Was ist? Es ist nur Stein! Diese Insel ist unsere Insel. Lasst sie uns erschließen!
Dies sind die Worte, die Tsugu-no-miya Akihito von Adoran selbst in seinen Chroniken aufgezeichnet hat. Es bezeichnet den Beginn der modernen Geschichtsschreibung des Subkontinents und den ersten Tag seiner Regentschaft über Shinji Oto.
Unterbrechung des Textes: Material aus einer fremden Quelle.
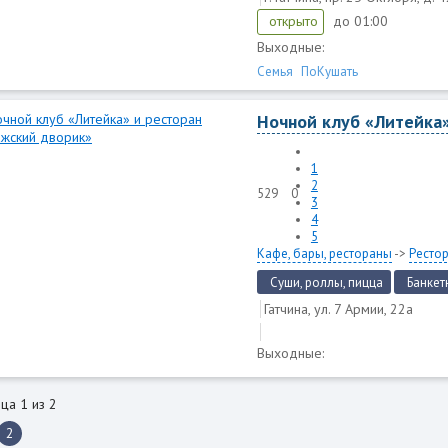
до 01:00
открыто
Выходные:
Семья
ПоКушать
Ночной клуб «Литейка
1
2
529
0
3
4
5
Кафе, бары, рестораны
->
Ресто
Суши, роллы, пицца
Банкет
Гатчина, ул. 7 Армии, 22а
Выходные:
ца 1 из 2
2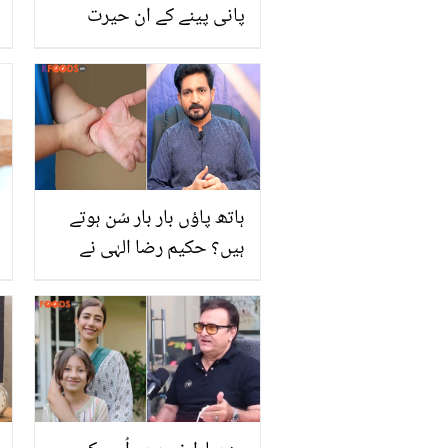
پانی پینے کے ان حیرت
انگیز فوائد سے واقف ہیں؟
ہاتھ پاؤں بار بار سُن ہوتے
ہیں؟ حکیم رضا الہٰی نے
بتائی اس کی وجہ اور آسان
گھریلو علاج، جو اس
پریشانی میں آپ کی مدد
کرے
Er war es, der vor den Toren Dol Vadits erschien und Einlass verlangte, er war der erste Pilger auf dem alten Pfad nach Sedevan.
Die anderen Häuser folgten seinem Beispiel zunächst zögerlich, dann aber begeistert von der neuen Freiheit und der Weite des Landes, das die Götter ihnen geschenkt hatten. Akihito empfand es nur als passend, dass er als Nachfahre der Götter ihnen dieses Land zurückgegeben hatte.